Я снова кивнула и потёрла глаза, понимая, что она права. На фоне последних событий я совсем позабыла про себя и свою малышку, совсем перестала думать и заботиться о нашем ещё не родившемся ребёнке. Я совсем перестала обращать внимание даже на то, как кроха пинается у меня в животе.
— Что же касается рисунков Эйдена… — Доктор Фостер внимательно просмотрела изрисованные листы. — Могу сказать, что он стал активнее выражать свои чувства и изображать больше осмысленных фигур, чем раньше. Вот, например, очень похоже на дверь.
Я пригляделась к рисунку, на который она показывала: выходит, я до этого неправильно на него смотрела, расположив горизонтально, а надо было повернуть его вертикально. Я повернула лист бумаги и впервые взглянула на рисунок так, как смотрел на него автор. Она была права! Ручки не было, но это определённо была дверь. Эйден изобразил её светло-серой краской почти во всю ширь листа, а сбоку были какие-то более тёмные участки — видимо, дверные петли. Куда бы ни вела эта дверь, она почти наверняка была сделана из какого-нибудь полированного металла, наподобие дверцы большого холодильника на ресторанной кухне.
* * *
На следующее утро мне удалось добраться до врача, когда не было ещё десяти часов, и попасть на незапланированный приём. Эйден сидел рядом со мной на стуле, тихо листая какой-то женский журнал. Рядом с нами ждала очереди мать с тремя детьми, которые как обезьянки неугомонно лазали по сиденьям и разбрасывали по всему полу игрушки из игровой зоны. Началось с того, что эта мамаша время от времени поглядывала на меня, словно пытаясь понять, откуда она меня знает. Потом её взгляд стал более пристальным, и в конце концов глаза расширились: узнала! Я вжалась в сиденье, пытаясь уменьшиться в размерах и проигнорировать её не в меру любопытный взгляд, которым она буравила меня со своего места у противоположной стены помещения.

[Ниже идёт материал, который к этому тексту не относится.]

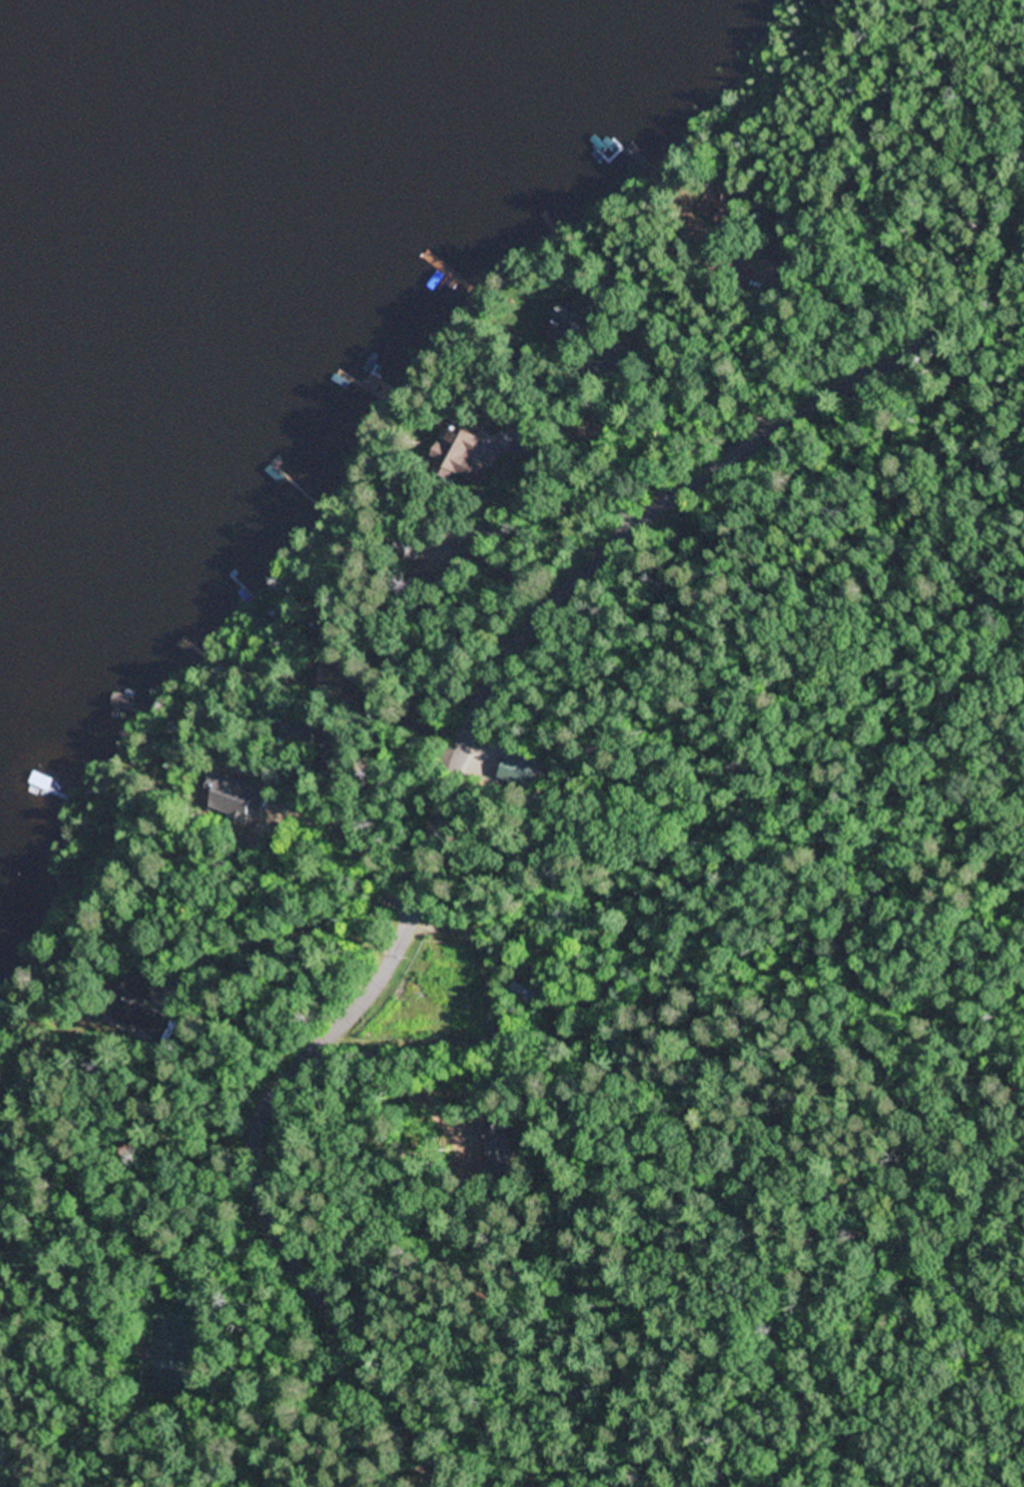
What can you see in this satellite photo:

— Жуть какая с вами приключилась! — изрекла она.
Вступать с ней в диалог я была не обязана, но не смогла удержаться от строгой улыбки в ответ.
— Значит, это он и есть? — ткнула она подбородком, обильно покрытым прыщами, в направлении Эйдена. Он никак не отреагировал, и она неопределённо махнула рукой в сторону своих детей, делая им знак подойти. — Страшно и представить, что с ним было.
Кровь туго забилась у меня в висках, но я постаралась сохранить спокойствие. Какое право имеет эта женщина задавать вопросы об Эйдене?! Кем она себя возомнила? Я проигнорировала её бесцеремонность, обнаружив, однако, что стала ещё яростнее растирать себе руки, и ещё сильнее стиснула челюсти.